--- Trecho do documento ---

Oposição Ocupa Plenários do Congresso em Protesto Contra Prisão de Bolsonaro e Impasse Legislativo
- Alexandre Ferreira
- 6 de ago.
- 2 min de leitura
Deputados e senadores da oposição passaram a noite nos plenários da Câmara e do Senado, protestando contra a prisão domiciliar de Jair Bolsonaro e reivindicando pautas como anistia geral e isenção do Imposto de Renda. A estratégia visa inviabilizar a retomada dos trabalhos legislativos, gerando tensão entre as forças políticas.

Deputados e senadores da oposição decidiram passar a noite nos plenários da Câmara e do Senado, nessa quarta-feira (6), para garantir que as mesas diretoras não fossem esvaziadas. A estratégia é uma forma de pressionar por pautas que consideram essenciais, como a anistia geral para condenados por tentativas de golpe e o impeachment do ministro Alexandre de Moraes. A movimentação impede a retomada dos trabalhos legislativos, e os parlamentares se revezam para manter a ocupação das mesas.

--- Conteúdo dos dados ---

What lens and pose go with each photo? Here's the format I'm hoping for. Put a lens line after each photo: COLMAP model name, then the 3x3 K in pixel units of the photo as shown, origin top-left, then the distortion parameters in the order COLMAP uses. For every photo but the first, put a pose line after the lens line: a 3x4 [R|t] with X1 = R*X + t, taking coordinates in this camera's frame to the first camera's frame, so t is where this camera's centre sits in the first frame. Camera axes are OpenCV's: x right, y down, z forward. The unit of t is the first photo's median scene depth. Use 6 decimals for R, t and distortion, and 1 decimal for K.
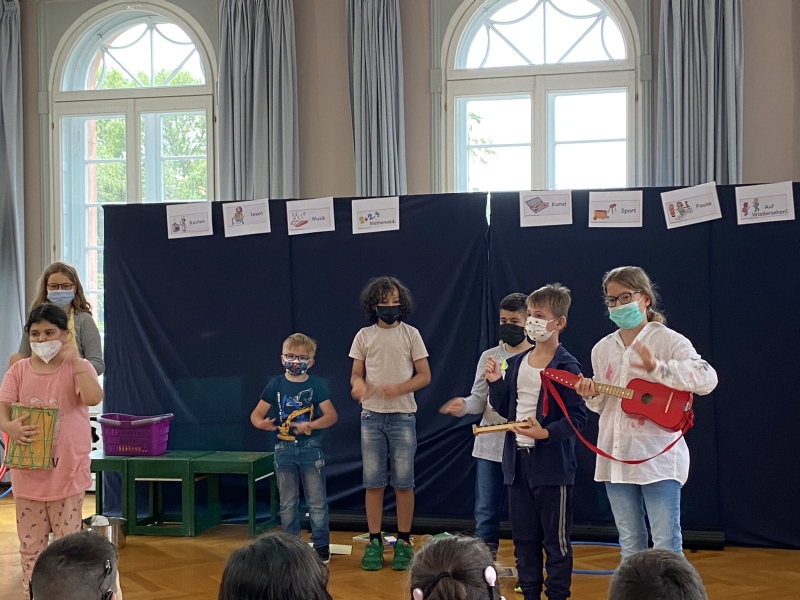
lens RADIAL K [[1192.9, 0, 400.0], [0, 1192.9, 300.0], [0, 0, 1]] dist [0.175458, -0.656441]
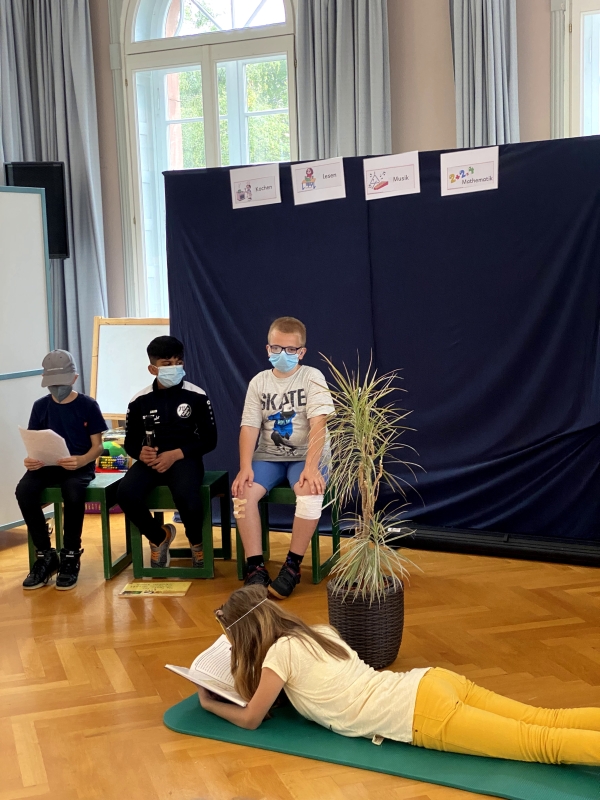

---
--- Conteúdo dos dados ---

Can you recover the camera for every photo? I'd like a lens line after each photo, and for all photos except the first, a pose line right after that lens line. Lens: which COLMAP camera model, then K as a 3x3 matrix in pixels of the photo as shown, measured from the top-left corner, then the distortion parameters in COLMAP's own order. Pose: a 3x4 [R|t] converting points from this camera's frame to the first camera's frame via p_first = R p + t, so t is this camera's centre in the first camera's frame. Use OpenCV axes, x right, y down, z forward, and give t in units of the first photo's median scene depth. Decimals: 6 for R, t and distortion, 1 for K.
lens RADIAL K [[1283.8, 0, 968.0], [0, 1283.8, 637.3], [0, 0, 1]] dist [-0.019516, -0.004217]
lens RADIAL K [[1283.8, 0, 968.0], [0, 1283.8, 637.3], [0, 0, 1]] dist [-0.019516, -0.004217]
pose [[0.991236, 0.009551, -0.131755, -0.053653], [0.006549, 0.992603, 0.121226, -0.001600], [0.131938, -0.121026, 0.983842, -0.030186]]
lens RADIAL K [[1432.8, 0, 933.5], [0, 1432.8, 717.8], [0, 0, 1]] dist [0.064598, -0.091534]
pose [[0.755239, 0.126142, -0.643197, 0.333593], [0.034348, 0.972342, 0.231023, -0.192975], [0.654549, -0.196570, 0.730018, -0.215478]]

---
--- Conteúdo dos dados ---

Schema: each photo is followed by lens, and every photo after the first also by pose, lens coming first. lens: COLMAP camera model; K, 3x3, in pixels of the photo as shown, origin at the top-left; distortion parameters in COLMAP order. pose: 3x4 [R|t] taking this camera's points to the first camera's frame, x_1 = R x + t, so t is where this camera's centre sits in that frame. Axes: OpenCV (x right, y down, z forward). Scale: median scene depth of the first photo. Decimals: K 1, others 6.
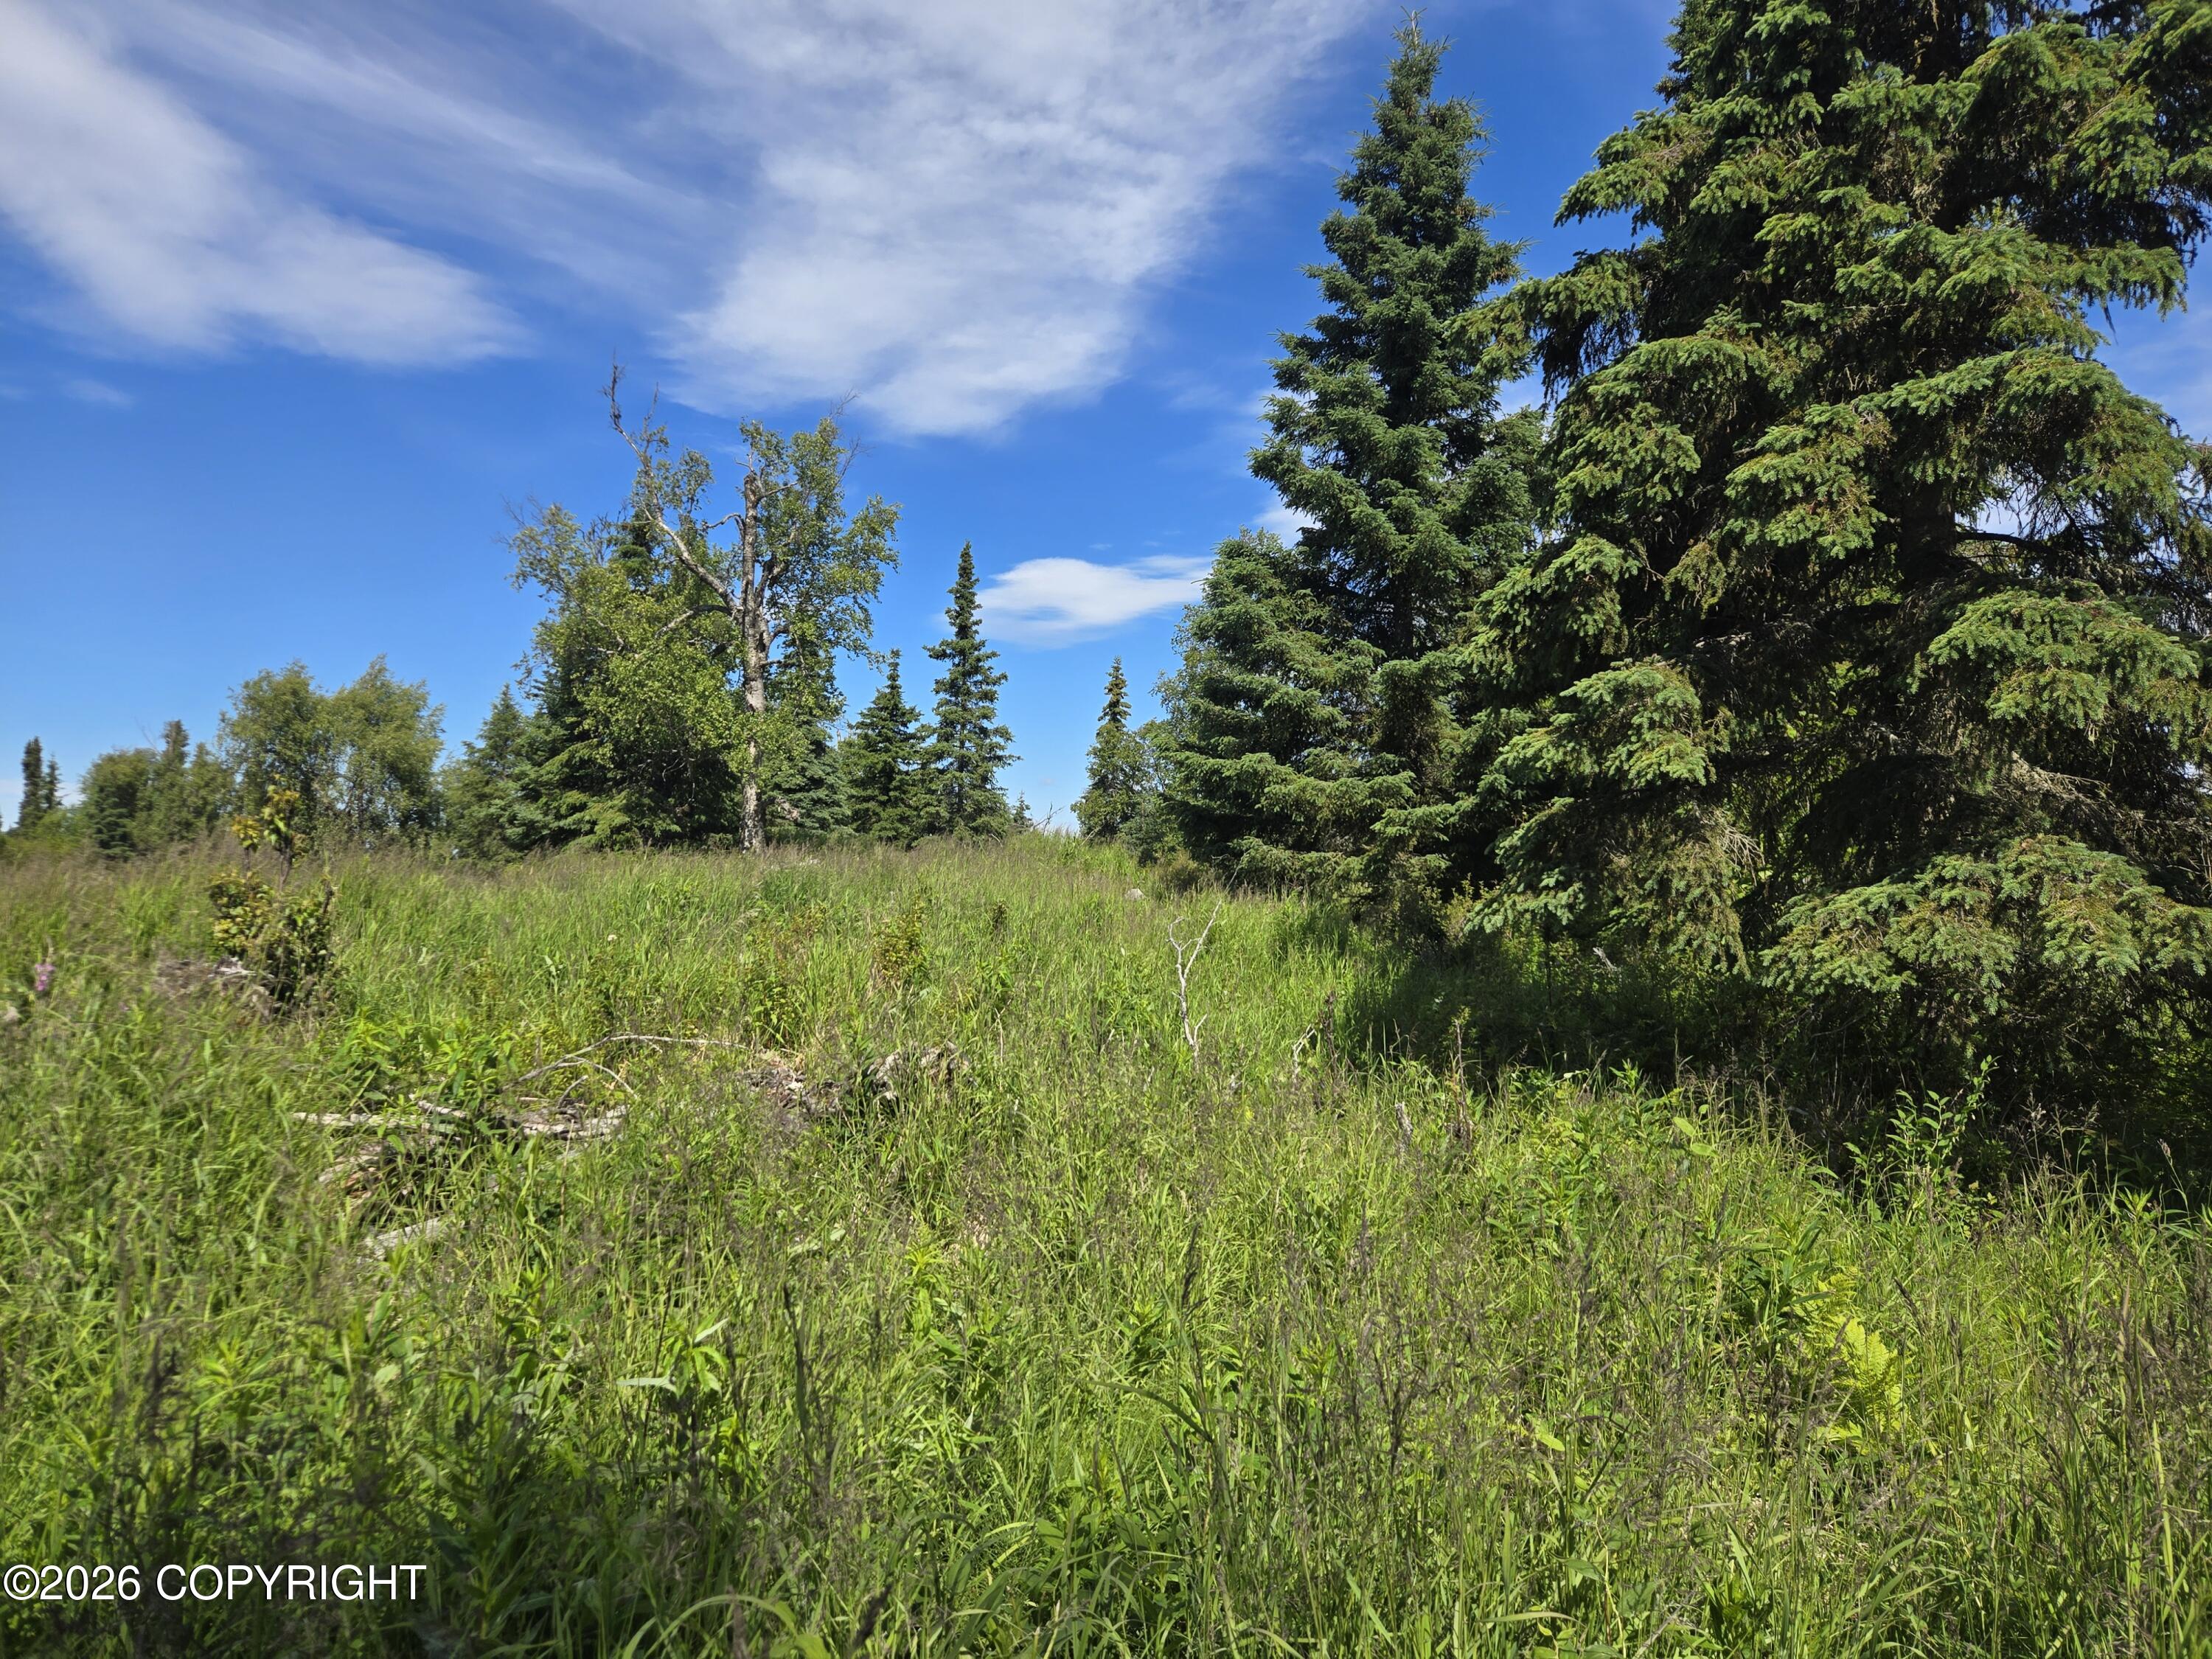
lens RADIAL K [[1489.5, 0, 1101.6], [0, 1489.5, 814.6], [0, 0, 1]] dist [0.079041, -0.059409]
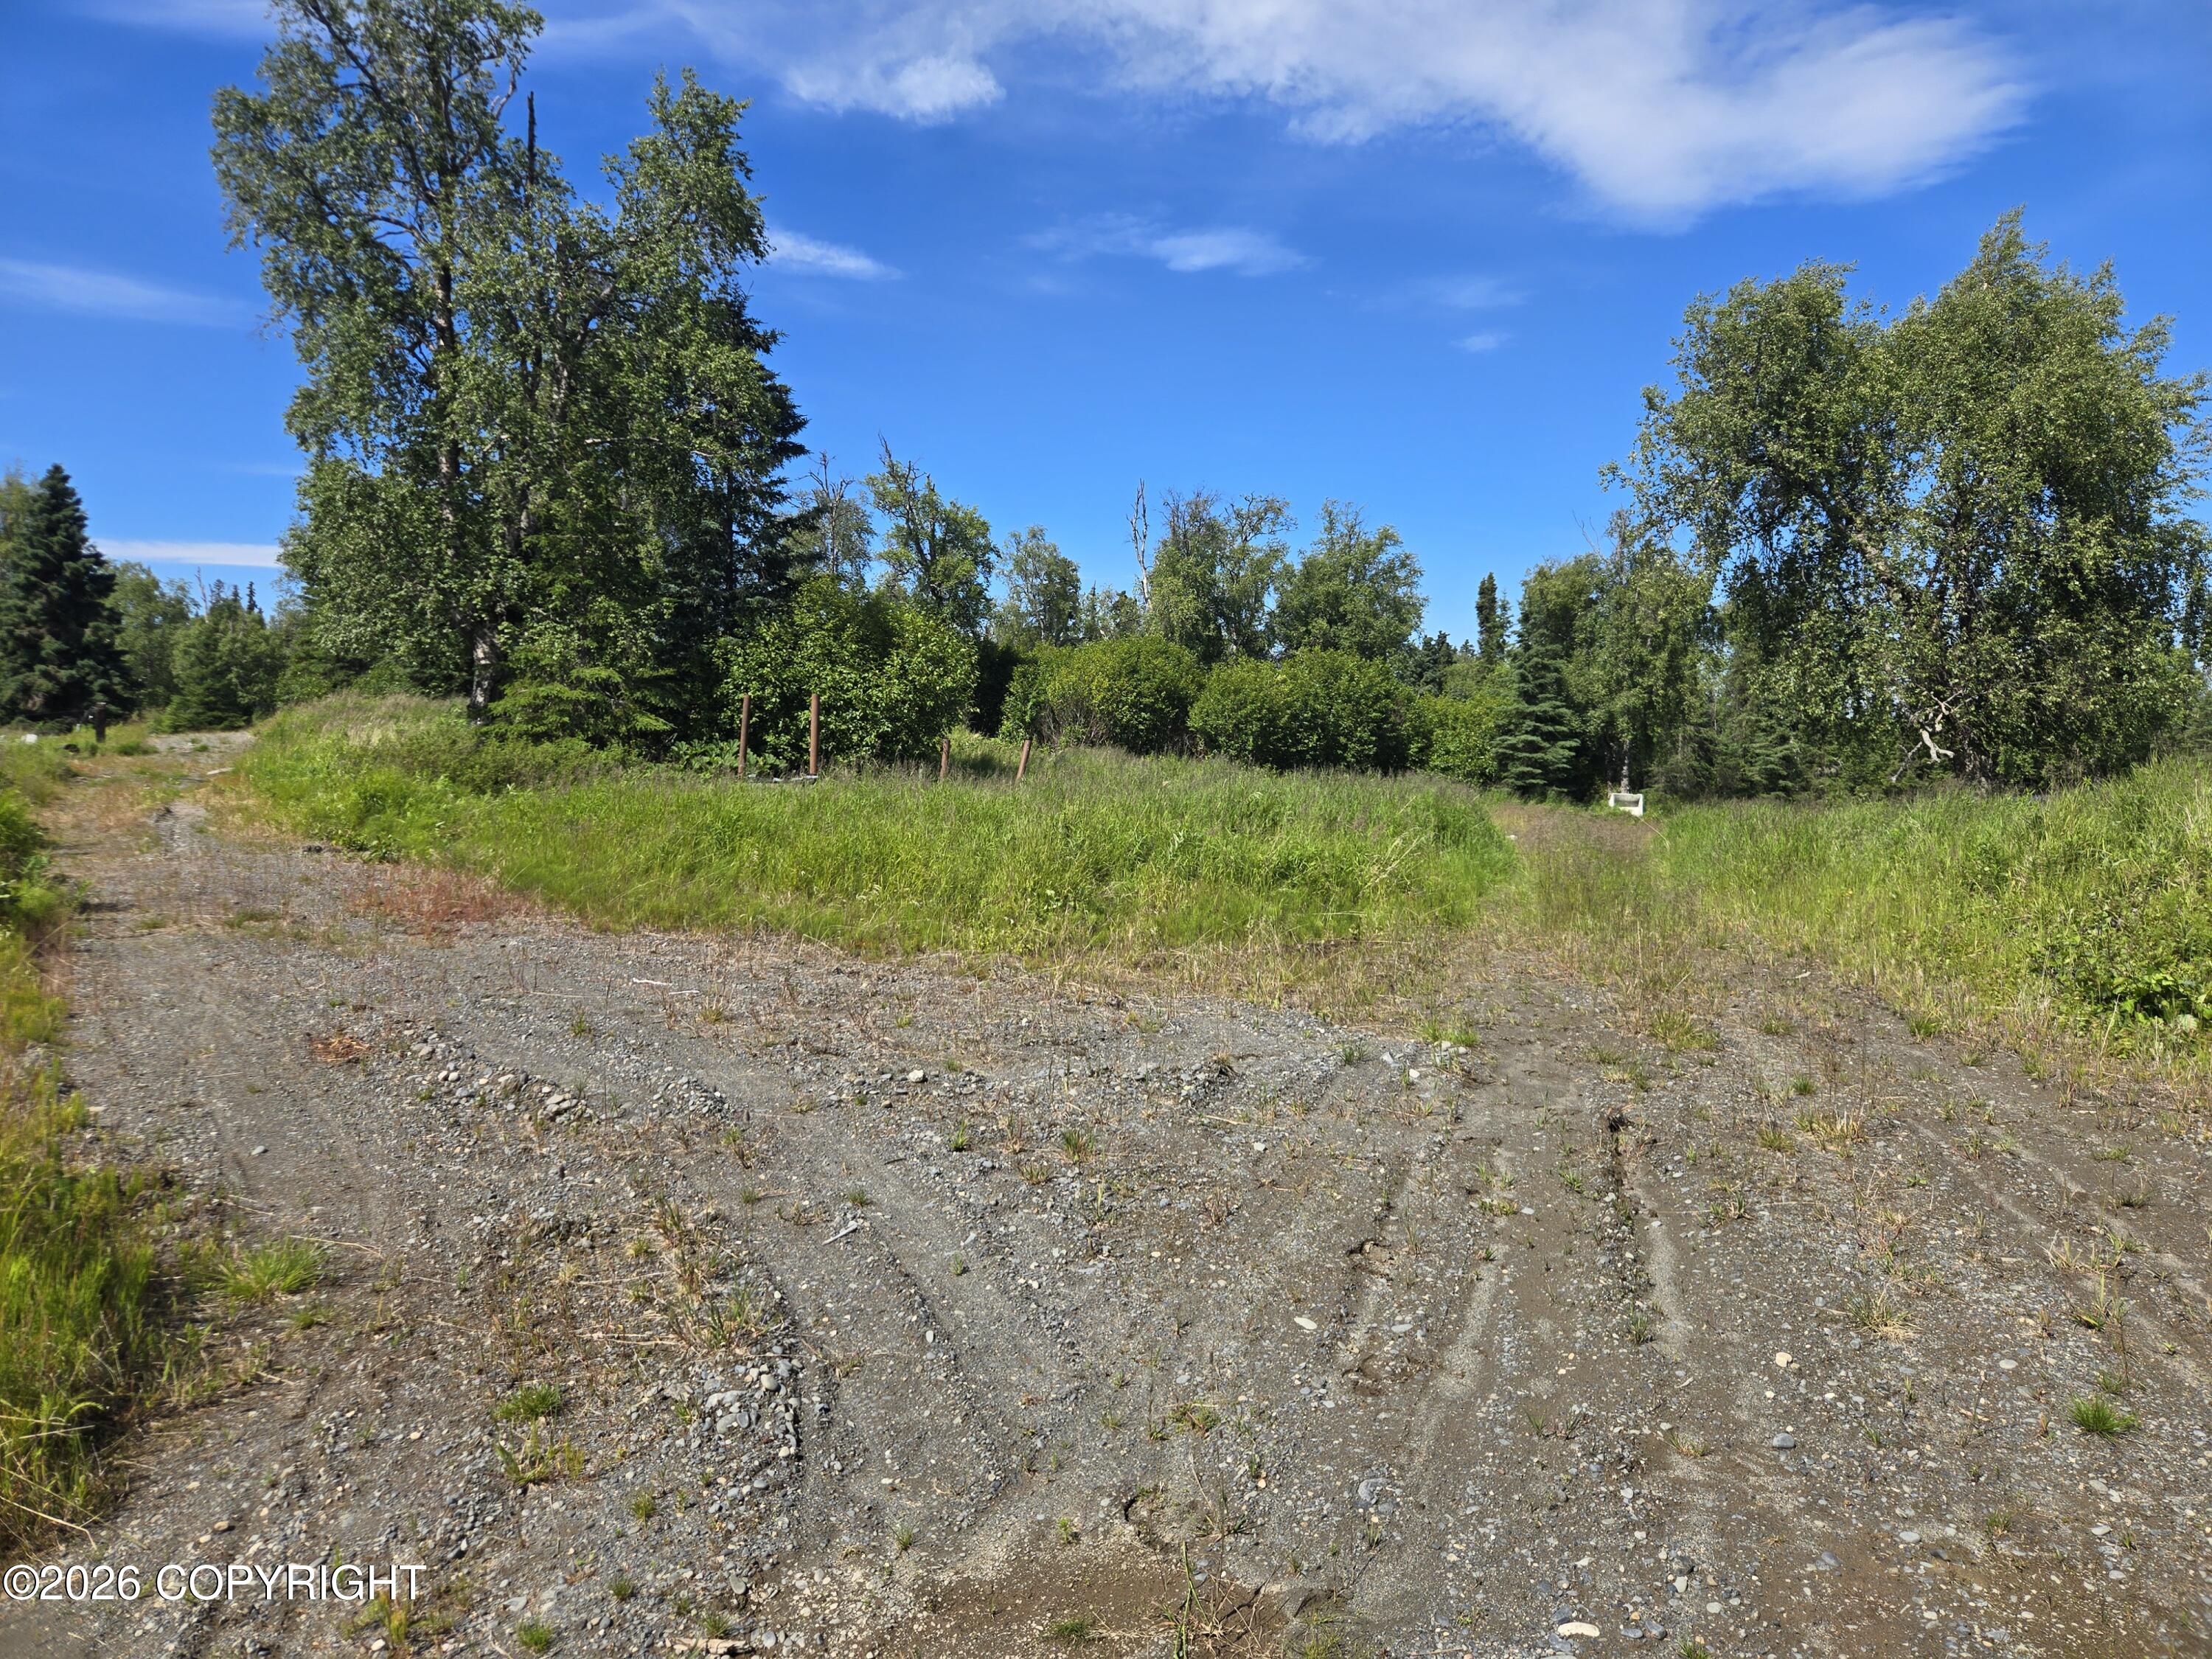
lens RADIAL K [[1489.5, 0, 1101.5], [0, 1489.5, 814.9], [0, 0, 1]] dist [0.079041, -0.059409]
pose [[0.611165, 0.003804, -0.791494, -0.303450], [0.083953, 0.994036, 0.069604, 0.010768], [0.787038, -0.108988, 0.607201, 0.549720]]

---

__Tarefa 1__
Responda com base na notícia sobre a ocupação dos plenários:
(a) Contra que prisão os parlamentares da oposição protestavam?
(b) Em que dia da semana eles decidiram passar a noite nos plenários?
(c) De qual ministro a oposição pede o impeachment?
__Tarefa 2__
Por favor, reescreva em forma de lista o parágrafo da notícia sobre a ocupação dos plenários que começa com "Deputados e senadores da oposição decidiram". Mantenha os fatos principais.
__Tarefa 3__
Prossiga com a notícia sobre a ocupação dos plenários a partir da última frase apresentada.

__Resposta escrita 1__
(a) Contra a prisão domiciliar de Jair Bolsonaro.
(b) Na quarta-feira (6).
(c) Do ministro Alexandre de Moraes.

__Resposta escrita 2__
- Na quarta-feira (6), deputados e senadores da oposição passaram a noite nos plenários da Câmara e do Senado.
- O objetivo era evitar que as mesas diretoras fossem esvaziadas.
- A ação pressiona por pautas como a anistia geral para condenados por tentativas de golpe e o impeachment do ministro Alexandre de Moraes.
- A movimentação impede a retomada dos trabalhos legislativos.
- Os parlamentares se revezam para manter a ocupação das mesas.

__Resposta escrita 3__
Protesto da Oposição
A maioria dos opositores é do Partido Liberal (PL) e eles estão insatisfeitos com a prisão domiciliar do ex-presidente Jair Bolsonaro, que foi decretada na segunda-feira (4). Para os governistas, essa ação é ilegal e pode ser vista como um novo ataque às instituições, como o que ocorreu em 8 de janeiro. O senador Flávio Bolsonaro (PL-RJ) foi um dos que ficou na noite no Senado, afirmando que estavam ali para pressionar por pautas que beneficiassem o Brasil, como a redução das tarifas dos EUA sobre as exportações brasileiras.
Isenção do Imposto de Renda
O líder do PT na Câmara, deputado Lindbergh Farias (PT-RJ), criticou a ocupação das mesas, comparando-a ao que aconteceu em 8 de janeiro. Ele destacou que essa ação atrapalha a votação de projetos importantes, como a isenção do Imposto de Renda para quem ganha até dois salários mínimos. Farias enfatizou que essa situação prejudica a população, que precisa de soluções para questões financeiras, e que a oposição está fazendo chantagem em favor de Bolsonaro.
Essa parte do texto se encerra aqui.